§ **Passage provided**:
I think I might have diabetes. I get this weird, sweet taste in my mouth all the time. I’m always tired. I do an inordinate amount of pissing. I’m probably pissing right now. But I haven’t had an actual blood test yet, because I’m too scared that I’m right.
Lucky for me though, if I do turn out to be diabetic (and not merely the sort of self-diagnosing hypochondriac who’s too anxious to get a professional opinion) the NHS can and will provide me with lifestyle drug (slash hormone) insulin, so I can continue to lifestyle and not, you know, fall into a big fat coma.
Or maybe the Daily Mail which, this week, somehow managed to spin the NHS’s long-awaited decision to provide HIV-preventative drug PrEP into a negative, wouldn’t consider diabetes a lifestyle. After all, diabetes doesn’t disproportionately affect LGBT people. Racist Uncle Keith has diabetes.
“Promiscuity pill” PrEP, according to the most unabashedly homophobic Daily Mail front page in absolutely ages, is gobbling up funding for straighter (read, way more important) medications. But back to that word “lifestyle”. How did such an innocuous word become a homophobic dog whistle? My housemate called me a “lifestyle vlogger” for having a Diptyque candle in my room, so the pejorative connotations of this word clearly know no bounds.
But my first run-in with the word “lifestyle” as part of a homophobic slur was when I was at uni. A (then) housemate said that he sort of agreed with his dad that homosexuality is a “selfish lifestyle choice”. I don’t think I ever quizzed him on the “selfish” part, as I was too taken aback by the fact that I was at Sussex Uni (probably the gayest in the country) and had ended up living with a “sort of” homophobe. Anyway, it was the word “lifestyle” that really got to me. It’s strangely PC, without being PC at all; a prude’s code word for “bumming frantically atop mid-century furniture”. It’s as disdainfully clinical as the word “homosexual” – like something off a survey from the Eighties.

§ **Activity list**:
1. In the essay above, what did the writer's housemate call the writer for having a Diptyque candle in their room?
2. Retype the stretch of the essay from "But my first" through "from the Eighties.", keeping every word as it appears.

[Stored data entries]

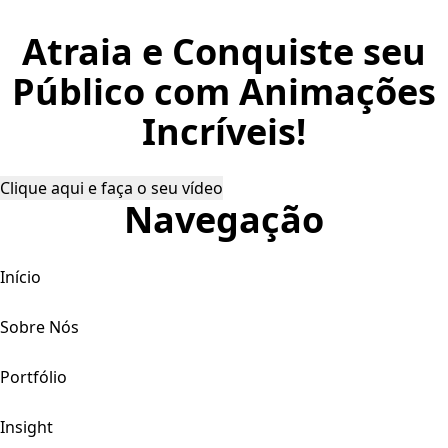
Atraia e Conquiste seu
Público com Animações
Incríveis!
Clique aqui e faça o seu vídeo
Navegação
Início
Sobre Nós
Portfólio
Insight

§ **Exercise results**:
1. A "lifestyle vlogger."

2.
But my first run-in with the word “lifestyle” as part of a homophobic slur was when I was at uni. A (then) housemate said that he sort of agreed with his dad that homosexuality is a “selfish lifestyle choice”. I don’t think I ever quizzed him on the “selfish” part, as I was too taken aback by the fact that I was at Sussex Uni (probably the gayest in the country) and had ended up living with a “sort of” homophobe. Anyway, it was the word “lifestyle” that really got to me. It’s strangely PC, without being PC at all; a prude’s code word for “bumming frantically atop mid-century furniture”. It’s as disdainfully clinical as the word “homosexual” – like something off a survey from the Eighties.